Food for thought

Learning about where your food comes from matters

Before last week, I didn’t think much about where the food on my plate had been before it reached my dinner table.

As a typical college student, I fill my shopping cart with whatever tastes the best for the lowest cost and the highest convenience. I didn’t know or care much about how many miles my food traveled to get to me and what was sacrificed.

My perspective changed when my Geography of Food class carpooled to a butcher shop in Durand, and I stood inside a room where three skilled butchers made a cow into meat.  Seeing the slaughter from only a few feet away made my weak stomach, queasy and caused me to consider vegetarianism, but more than that it forced me to see the process going into the packaged meat I pick up at the grocery store.

Now I know it is important to think about where the food we eat comes from.

While it may be difficult to eat healthy when food is not the most important thing on a busy college student’s mind, a conscious effort to know where your food comes from and how it’s prepared can make a difference in your health.

The Centers for Disease Control and Prevention estimates, about 1 in 6 Americans, or 48 million people, get sick from foodborne diseases every year. Fruits and vegetables washed with unclean water or older meat that has been dyed to look fresh can be just a few causes.

If you choose to become more aware of how to read labeling to know how the food was processed, food poisoning becomes easier to avoid.

The distance your food travels can be an issue as well. Food from a far distance away isn’t always bad, but it can have negative effects on the environment if your food requires a long truck ride across the country.

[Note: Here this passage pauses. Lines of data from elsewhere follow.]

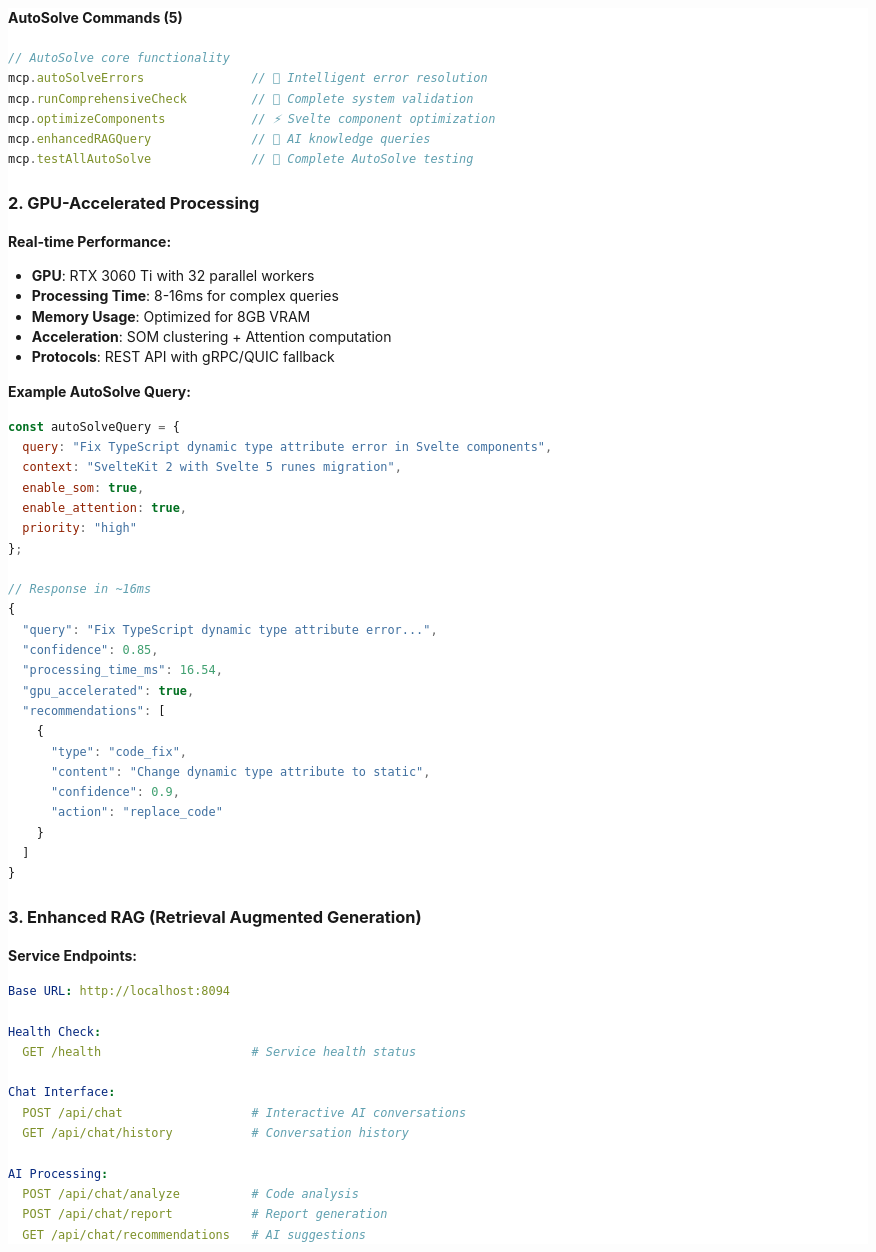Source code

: 
#### **AutoSolve Commands (5)**
```typescript
// AutoSolve core functionality
mcp.autoSolveErrors               // 🔧 Intelligent error resolution
mcp.runComprehensiveCheck         // 🧪 Complete system validation
mcp.optimizeComponents            // ⚡ Svelte component optimization
mcp.enhancedRAGQuery              // 🤖 AI knowledge queries
mcp.testAllAutoSolve              // 🚀 Complete AutoSolve testing
```

### **2. GPU-Accelerated Processing**

**Real-time Performance:**
- **GPU**: RTX 3060 Ti with 32 parallel workers
- **Processing Time**: 8-16ms for complex queries
- **Memory Usage**: Optimized for 8GB VRAM
- **Acceleration**: SOM clustering + Attention computation
- **Protocols**: REST API with gRPC/QUIC fallback

**Example AutoSolve Query:**
```javascript
const autoSolveQuery = {
  query: "Fix TypeScript dynamic type attribute error in Svelte components",
  context: "SvelteKit 2 with Svelte 5 runes migration",
  enable_som: true,
  enable_attention: true,
  priority: "high"
};

// Response in ~16ms
{
  "query": "Fix TypeScript dynamic type attribute error...",
  "confidence": 0.85,
  "processing_time_ms": 16.54,
  "gpu_accelerated": true,
  "recommendations": [
    {
      "type": "code_fix",
      "content": "Change dynamic type attribute to static",
      "confidence": 0.9,
      "action": "replace_code"
    }
  ]
}
```

### **3. Enhanced RAG (Retrieval Augmented Generation)**

**Service Endpoints:**
```yaml
Base URL: http://localhost:8094

Health Check:
  GET /health                     # Service health status

Chat Interface:
  POST /api/chat                  # Interactive AI conversations
  GET /api/chat/history           # Conversation history

AI Processing:
  POST /api/chat/analyze          # Code analysis
  POST /api/chat/report           # Report generation
  GET /api/chat/recommendations   # AI suggestions

```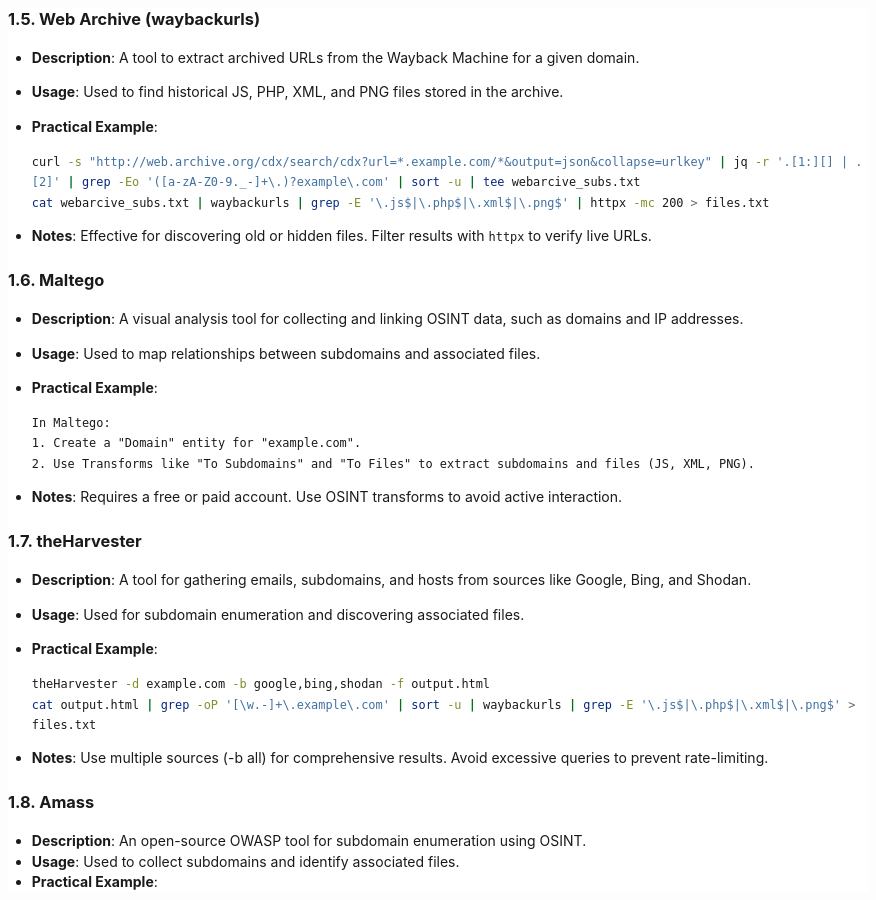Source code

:### 1.5. Web Archive (waybackurls)

- **Description**: A tool to extract archived URLs from the Wayback Machine for a given domain.
- **Usage**: Used to find historical JS, PHP, XML, and PNG files stored in the archive.
- **Practical Example**:
    
    ```bash
    curl -s "http://web.archive.org/cdx/search/cdx?url=*.example.com/*&output=json&collapse=urlkey" | jq -r '.[1:][] | .[2]' | grep -Eo '([a-zA-Z0-9._-]+\.)?example\.com' | sort -u | tee webarcive_subs.txt
    cat webarcive_subs.txt | waybackurls | grep -E '\.js$|\.php$|\.xml$|\.png$' | httpx -mc 200 > files.txt
    ```
    
- **Notes**: Effective for discovering old or hidden files. Filter results with `httpx` to verify live URLs.

### 1.6. Maltego

- **Description**: A visual analysis tool for collecting and linking OSINT data, such as domains and IP addresses.
- **Usage**: Used to map relationships between subdomains and associated files.
- **Practical Example**:
    
    ```
    In Maltego:
    1. Create a "Domain" entity for "example.com".
    2. Use Transforms like "To Subdomains" and "To Files" to extract subdomains and files (JS, XML, PNG).
    ```
    
- **Notes**: Requires a free or paid account. Use OSINT transforms to avoid active interaction.

### 1.7. theHarvester

- **Description**: A tool for gathering emails, subdomains, and hosts from sources like Google, Bing, and Shodan.
- **Usage**: Used for subdomain enumeration and discovering associated files.
- **Practical Example**:
    
    ```bash
    theHarvester -d example.com -b google,bing,shodan -f output.html
    cat output.html | grep -oP '[\w.-]+\.example\.com' | sort -u | waybackurls | grep -E '\.js$|\.php$|\.xml$|\.png$' > files.txt
    ```
    
- **Notes**: Use multiple sources (-b all) for comprehensive results. Avoid excessive queries to prevent rate-limiting.

### 1.8. Amass

- **Description**: An open-source OWASP tool for subdomain enumeration using OSINT.
- **Usage**: Used to collect subdomains and identify associated files.
- **Practical Example**:
    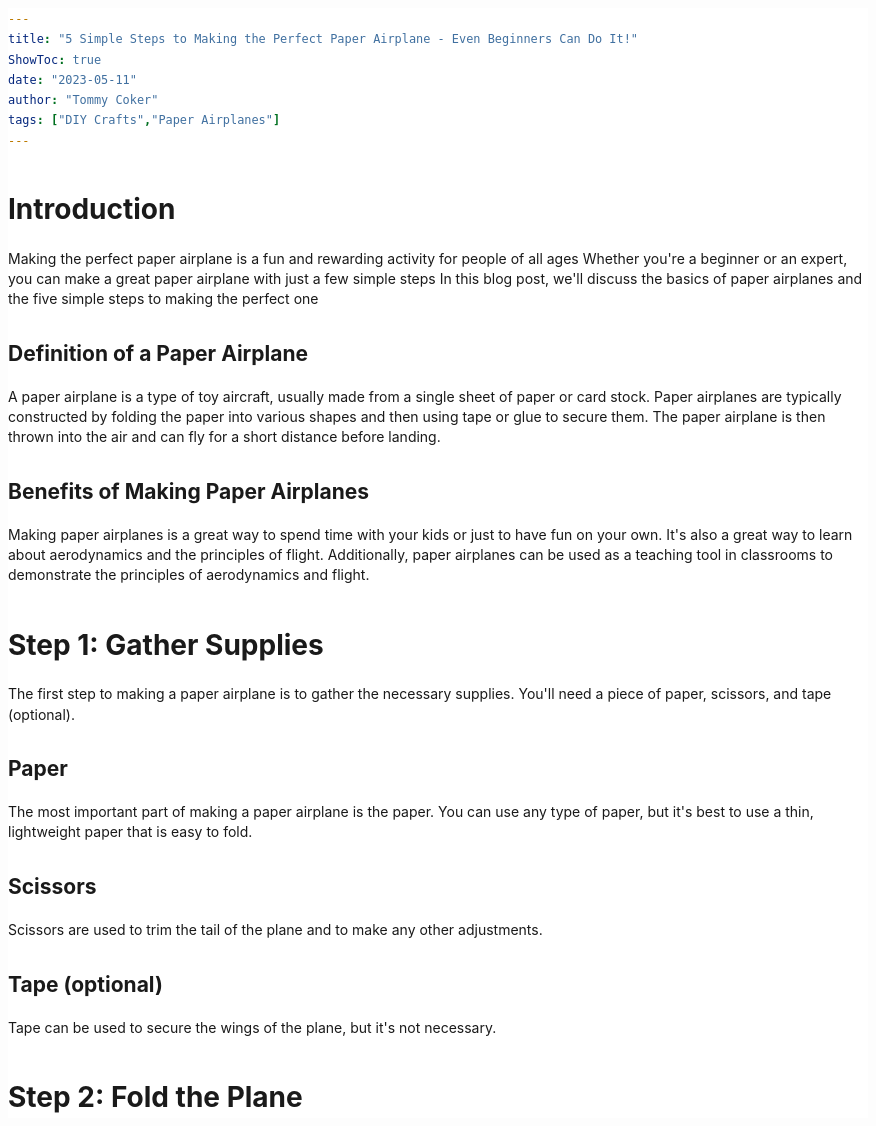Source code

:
 ```yaml
---
title: "5 Simple Steps to Making the Perfect Paper Airplane - Even Beginners Can Do It!"
ShowToc: true 
date: "2023-05-11"
author: "Tommy Coker" 
tags: ["DIY Crafts","Paper Airplanes"]
---
```

# Introduction 

Making the perfect paper airplane is a fun and rewarding activity for people of all ages Whether you're a beginner or an expert, you can make a great paper airplane with just a few simple steps In this blog post, we'll discuss the basics of paper airplanes and the five simple steps to making the perfect one 

## Definition of a Paper Airplane 

A paper airplane is a type of toy aircraft, usually made from a single sheet of paper or card stock. Paper airplanes are typically constructed by folding the paper into various shapes and then using tape or glue to secure them. The paper airplane is then thrown into the air and can fly for a short distance before landing. 

## Benefits of Making Paper Airplanes 

Making paper airplanes is a great way to spend time with your kids or just to have fun on your own. It's also a great way to learn about aerodynamics and the principles of flight. Additionally, paper airplanes can be used as a teaching tool in classrooms to demonstrate the principles of aerodynamics and flight. 

# Step 1: Gather Supplies 

The first step to making a paper airplane is to gather the necessary supplies. You'll need a piece of paper, scissors, and tape (optional). 

## Paper 

The most important part of making a paper airplane is the paper. You can use any type of paper, but it's best to use a thin, lightweight paper that is easy to fold. 

## Scissors 

Scissors are used to trim the tail of the plane and to make any other adjustments. 

## Tape (optional) 

Tape can be used to secure the wings of the plane, but it's not necessary. 

# Step 2: Fold the Plane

Apart from these issues, it is necessary to understand how your food was made. After the trip to the butcher, I realized how much work it takes to slaughter and pack meat. I came to respect the people who were working to bring food to others’ tables.

I also realized the way these small-town butchers operate may be more humane compared to other large corporations, which focus on efficiency and productivity rather than animal welfare.

Buying local food can be a positive alternative because immediately a buyer knows where the food is coming from.

Still, today, children around the world are not taught to recognize where their food has been before it reaches them. A 2013 survey conducted in the U.K. from the British Nutrition Foundation found almost a third of U.K. primary school children thought cheese comes from plants.

There is a need to educate others and ourselves about this subject. Buying and eating food shouldn’t be a mindless interaction.

Although I knew what would be behind the back doors of the butcher shop, seeing it showed me how people simply need to think more about their food.